## Start Text shown

Advertisement

Outside View: Russia's space goals-2

By YURI ZAITSEV, UPI Outside View Commentator

MOSCOW, Dec. 20 (UPI) -- This year, Russia has continued to receive data from the Mars-Express and Venus-Express interplanetary probes, which make use of equipment made with active participation of Russian experts.

The Mars probe discovered water on the planet in the form of subsurface ice, findings which imply that water flowed on the Martian surface until only five years ago.

Advertisement

The Venus-Express has found out that the deuterium-hydrogen ratio in the planet's upper atmosphere is 150 times higher than that in the Earth's atmosphere. It can therefore be assumed that all water has vanished from the surface of Venus.

Four Spektr-class astrophysical orbital observatories will lift off under the 2006-2015 federal space program. The first such observatory, the Spektr-Radioastron, was supposed to go into orbit this year, but the launch has been rescheduled for late 2008. These delays can be explained by the fully-fledged crisis that plagued the Russian space program throughout the 1990s, whose consequences have not yet been completely overcome.

Advertisement

All astrophysical projects in the Spektr series were conceived during the Soviet era and meant to conduct research in the entire electromagnetic spectrum. Had this program been implemented in the 1990s as planned, then Russian science would now be a world leader.

Radioastron and the Spektr-RG, both of which could have lifted off in the mid-1990s, required heavy and expensive Proton launch vehicles. Russia's new economic situation, however, meant that it had to spend more time developing lighter space platforms that could be launched on cheaper Soyuz rockets.

## End Text shown
## Start Source excerpt

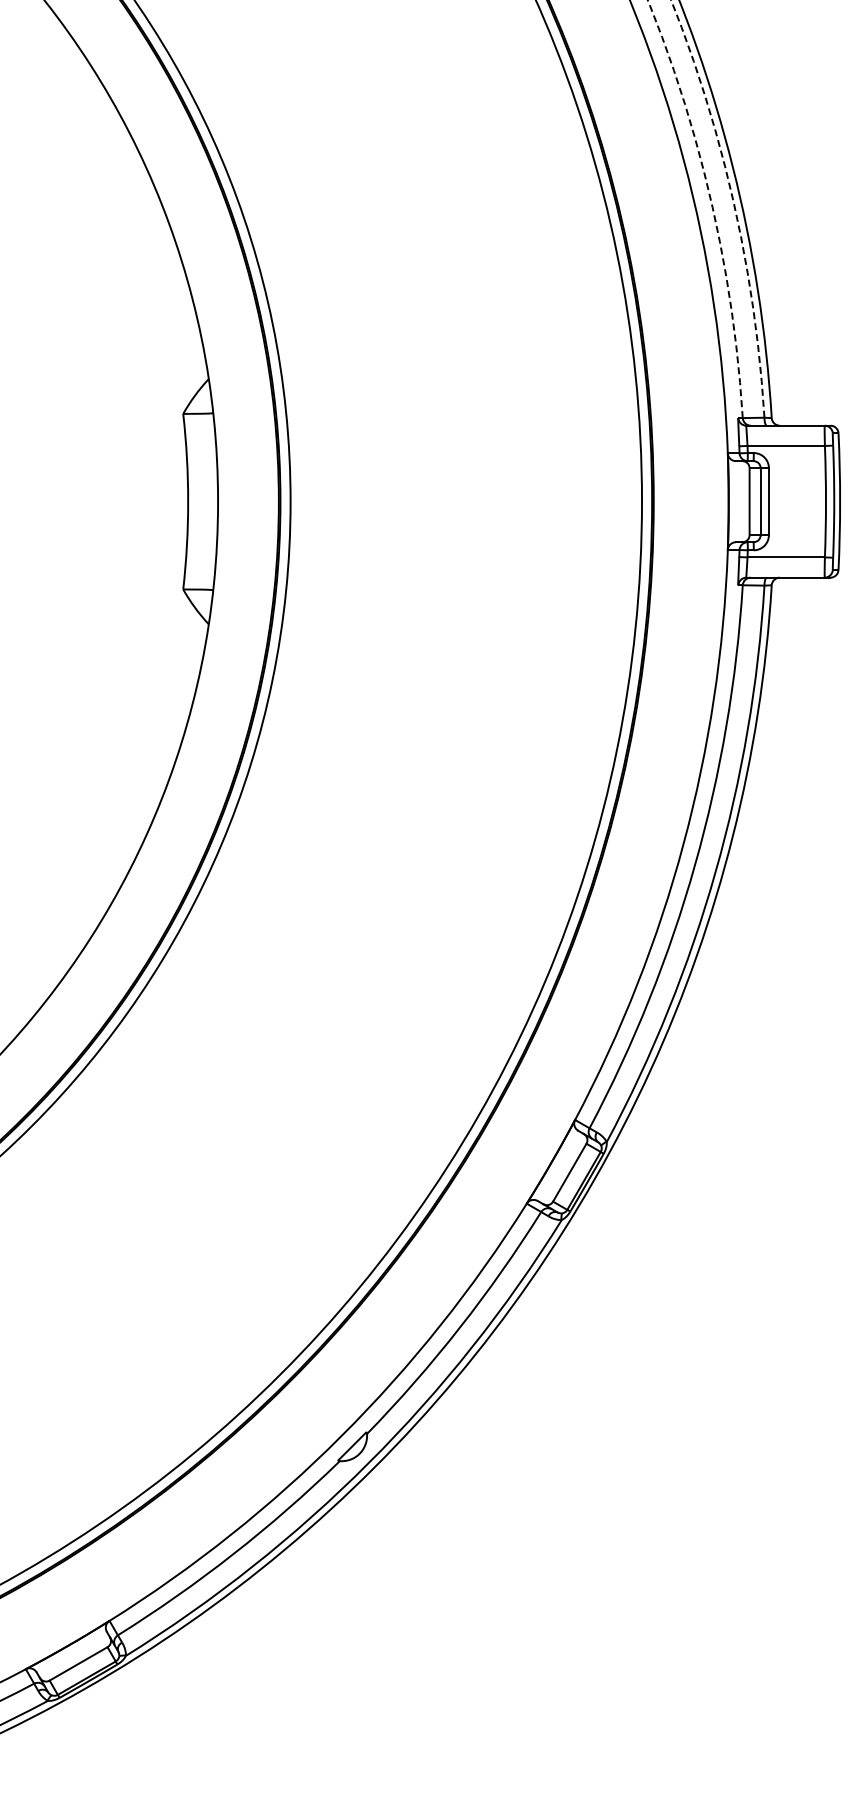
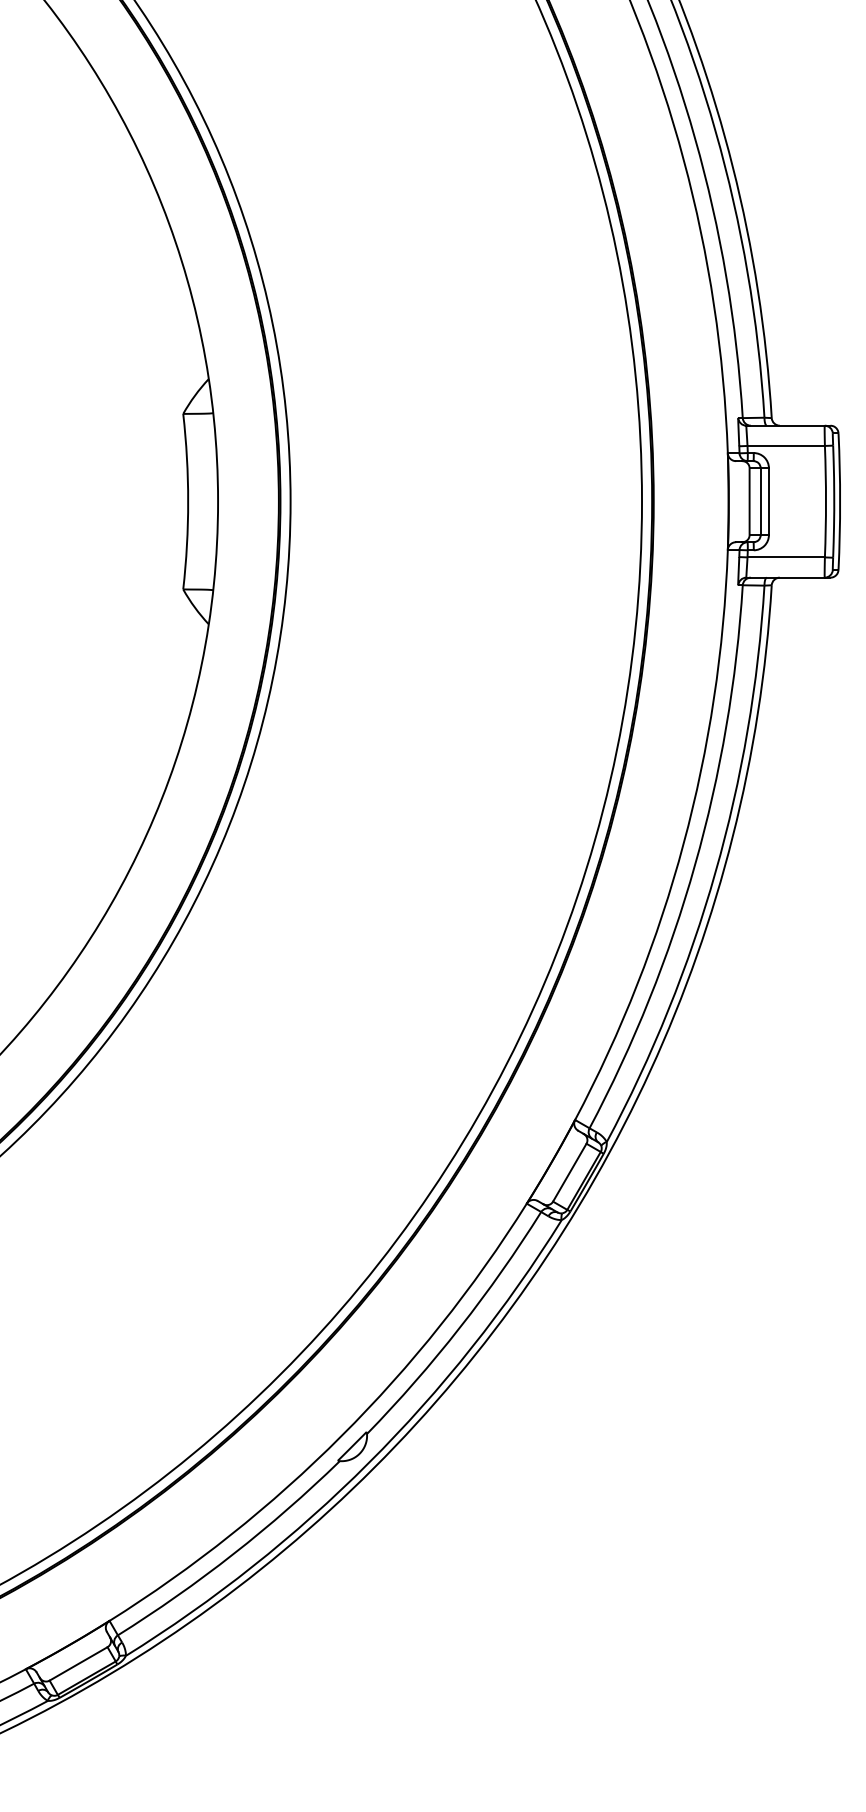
arc at (734, 204): dashed -> solid
arc at (712, 205): dashed -> solid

## End Source excerpt

[Direction]: Decide whether each statement agrees with the commentary on Russia's space goals, and support each yes or no with the deciding words quoted from it. 1. The launch of the Spektr-Radioastron was moved to late 2008. 2. The Venus-Express found the deuterium-hydrogen ratio in the upper atmosphere of Venus to be 15 times higher than in Earth's atmosphere. 3. Radioastron and the Spektr-RG required Soyuz rockets.

[Exercise response]:
1. Yes: "the launch has been rescheduled for late 2008."
2. No: "150 times higher than that in the Earth's atmosphere."
3. No: "required heavy and expensive Proton launch vehicles."